• **PAGE TEXT**
++++
19 September 2015
by Jemima White

Blowing the whistle: how the CSIRO's gamble paid off

Johnathan Thurston gets relief from the 'green whistle'.

The green whistle, an emergency pain relief device developed in Australia and used by surf clubs, ambulances, defence forces and sporting clubs for 30 years, is heading to Europe.

The CSIRO-developed Penthrox green whistle is manufactured and licensed by ASX-listed Medical Developments International, which this week signed a deal to distribute the product in 39 European countries including France, Germany, Italy and Spain with Mundipharma.

Chief executive John Sharman says the deal is the first step in getting into major global markets.

"The US now is an absolute priority for us, and is considered by ever westerner as the holy grail," he said, adding that the company was seeking regulatory approval in the US which he anticipated would occur within 18 to 36 months.

Despite the ups and downs associated with listed biotech companies, the green whistle looks set to be among the CSIRO's more successful recent partnerships with business.

The CSIRO's involvement predates the company's ASX listing, but its breakthrough manufacturing technology was first mooted five years ago, just weeks after Mr Sharman had started as chief executive.
++++
• **SOURCE DATA**
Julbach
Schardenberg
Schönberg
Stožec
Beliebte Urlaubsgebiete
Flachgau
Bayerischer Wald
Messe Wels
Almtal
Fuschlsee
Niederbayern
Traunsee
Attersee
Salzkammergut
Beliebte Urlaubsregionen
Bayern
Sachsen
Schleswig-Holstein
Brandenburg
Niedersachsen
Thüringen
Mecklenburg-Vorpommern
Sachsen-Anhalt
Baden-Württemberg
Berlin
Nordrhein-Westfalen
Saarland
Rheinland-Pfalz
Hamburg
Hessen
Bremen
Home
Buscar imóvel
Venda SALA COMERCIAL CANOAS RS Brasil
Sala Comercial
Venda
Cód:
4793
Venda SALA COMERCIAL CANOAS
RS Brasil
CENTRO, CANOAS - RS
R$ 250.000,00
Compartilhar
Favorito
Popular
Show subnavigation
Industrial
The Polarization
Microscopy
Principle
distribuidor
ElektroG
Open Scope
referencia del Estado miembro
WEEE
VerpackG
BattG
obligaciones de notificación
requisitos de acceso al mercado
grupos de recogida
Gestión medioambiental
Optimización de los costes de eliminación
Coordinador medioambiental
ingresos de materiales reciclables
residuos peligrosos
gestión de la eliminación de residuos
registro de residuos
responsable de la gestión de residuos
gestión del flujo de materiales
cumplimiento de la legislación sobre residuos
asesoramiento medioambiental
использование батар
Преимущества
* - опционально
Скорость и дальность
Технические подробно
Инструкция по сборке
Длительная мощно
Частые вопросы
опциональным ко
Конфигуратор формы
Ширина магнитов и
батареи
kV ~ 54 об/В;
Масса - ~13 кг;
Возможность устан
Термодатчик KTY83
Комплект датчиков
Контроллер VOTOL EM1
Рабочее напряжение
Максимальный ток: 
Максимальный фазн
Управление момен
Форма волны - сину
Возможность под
++++
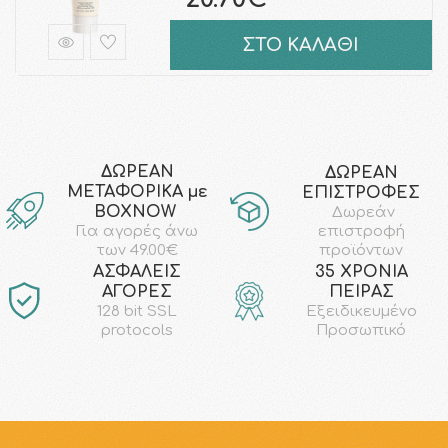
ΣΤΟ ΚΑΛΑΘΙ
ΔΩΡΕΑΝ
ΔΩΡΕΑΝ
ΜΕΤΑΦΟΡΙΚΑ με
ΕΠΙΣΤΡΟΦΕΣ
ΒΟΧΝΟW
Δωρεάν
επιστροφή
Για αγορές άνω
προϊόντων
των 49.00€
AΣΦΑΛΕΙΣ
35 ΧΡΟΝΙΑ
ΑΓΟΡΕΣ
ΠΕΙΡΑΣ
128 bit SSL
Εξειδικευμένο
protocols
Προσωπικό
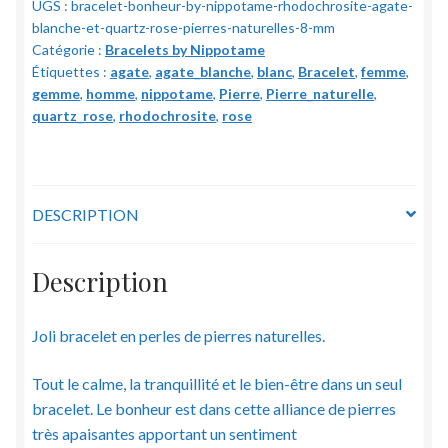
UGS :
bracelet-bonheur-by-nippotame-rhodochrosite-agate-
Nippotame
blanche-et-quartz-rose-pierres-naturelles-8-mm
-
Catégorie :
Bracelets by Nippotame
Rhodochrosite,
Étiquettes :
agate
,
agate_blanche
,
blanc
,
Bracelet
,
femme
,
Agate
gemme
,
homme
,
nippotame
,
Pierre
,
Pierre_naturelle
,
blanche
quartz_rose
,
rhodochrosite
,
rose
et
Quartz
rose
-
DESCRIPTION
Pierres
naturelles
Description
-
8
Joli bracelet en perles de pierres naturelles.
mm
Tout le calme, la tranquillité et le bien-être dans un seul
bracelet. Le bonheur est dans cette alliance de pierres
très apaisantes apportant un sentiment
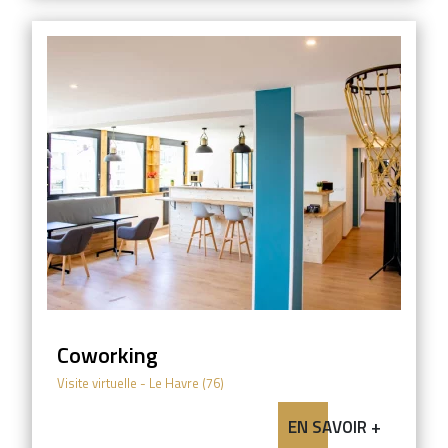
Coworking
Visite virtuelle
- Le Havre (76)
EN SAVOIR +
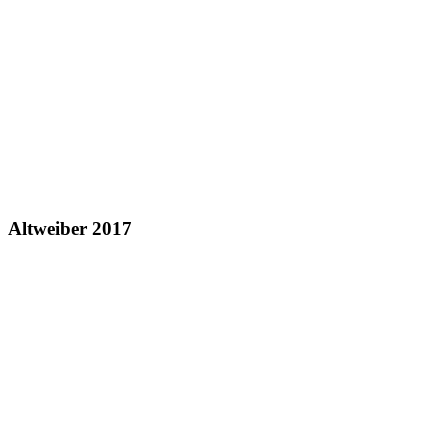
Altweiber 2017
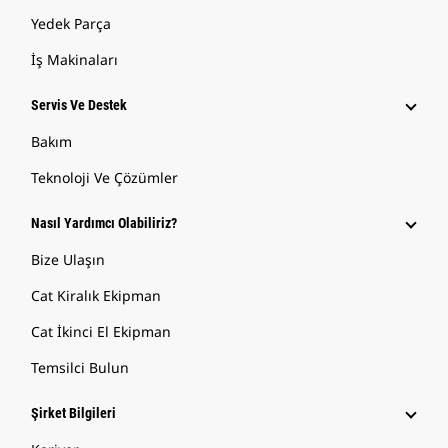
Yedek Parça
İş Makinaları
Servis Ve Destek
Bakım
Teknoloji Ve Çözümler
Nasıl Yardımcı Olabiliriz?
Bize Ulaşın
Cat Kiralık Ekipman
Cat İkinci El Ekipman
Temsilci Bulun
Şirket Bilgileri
++++
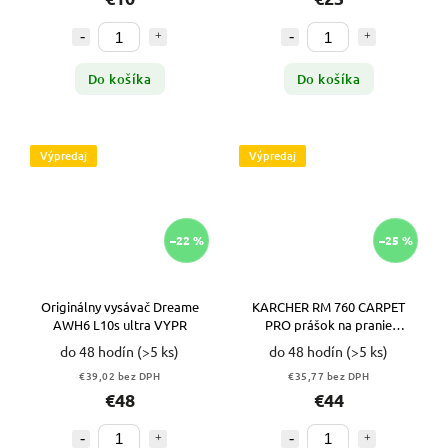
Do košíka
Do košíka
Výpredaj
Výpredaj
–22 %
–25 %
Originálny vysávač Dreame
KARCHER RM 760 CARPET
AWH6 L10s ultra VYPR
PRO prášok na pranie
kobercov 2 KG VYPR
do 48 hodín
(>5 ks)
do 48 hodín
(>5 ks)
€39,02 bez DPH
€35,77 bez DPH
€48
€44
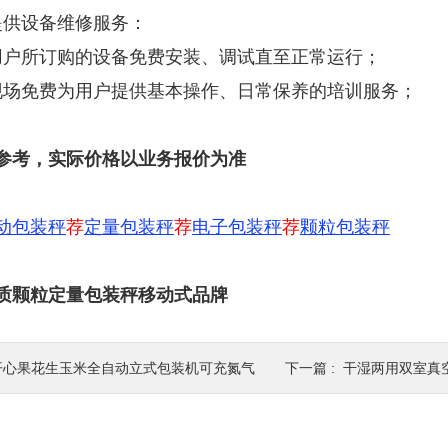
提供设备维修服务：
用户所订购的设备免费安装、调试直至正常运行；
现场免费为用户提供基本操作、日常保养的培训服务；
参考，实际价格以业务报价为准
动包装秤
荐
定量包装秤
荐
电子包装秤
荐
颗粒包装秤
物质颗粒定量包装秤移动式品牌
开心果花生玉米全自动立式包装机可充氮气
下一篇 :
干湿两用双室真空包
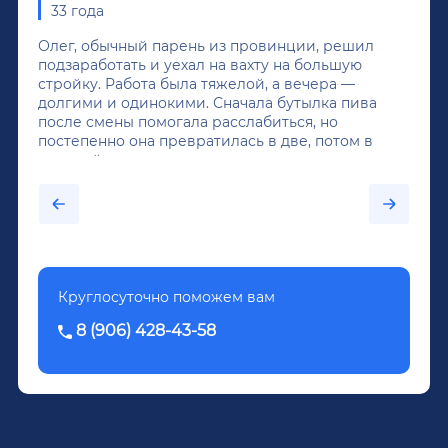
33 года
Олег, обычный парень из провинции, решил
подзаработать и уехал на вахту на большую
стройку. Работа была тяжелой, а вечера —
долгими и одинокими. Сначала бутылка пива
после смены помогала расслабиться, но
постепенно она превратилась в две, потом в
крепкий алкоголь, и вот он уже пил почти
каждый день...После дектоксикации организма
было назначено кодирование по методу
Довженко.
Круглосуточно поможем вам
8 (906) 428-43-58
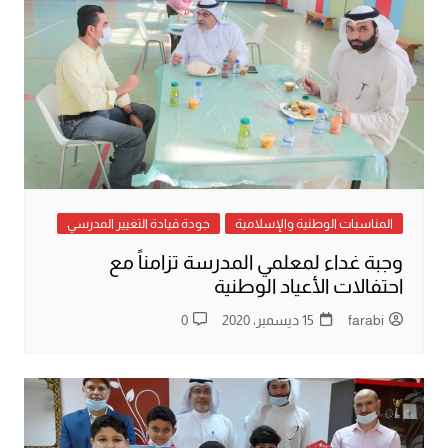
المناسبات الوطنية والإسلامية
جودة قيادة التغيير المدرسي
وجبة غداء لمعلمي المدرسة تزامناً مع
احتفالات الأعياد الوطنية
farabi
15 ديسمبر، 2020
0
++++
• **LIST OF TASKS**
a) According to the green whistle article, in how many European countries will Mundipharma distribute the product?
b) Please say whether each statement agrees with the green whistle article, answering yes or no and quoting the deciding words: (i) The green whistle has been in use for 30 years. (ii) Medical Developments International is listed on the ASX. (iii) The company expects US regulatory approval within 12 months.

• **ANSWERS TO THE PROBLEMS**
a) 39 European countries.

b)
(i) Yes: "used by surf clubs, ambulances, defence forces and sporting clubs for 30 years"
(ii) Yes: "ASX-listed Medical Developments International"
(iii) No: "he anticipated would occur within 18 to 36 months"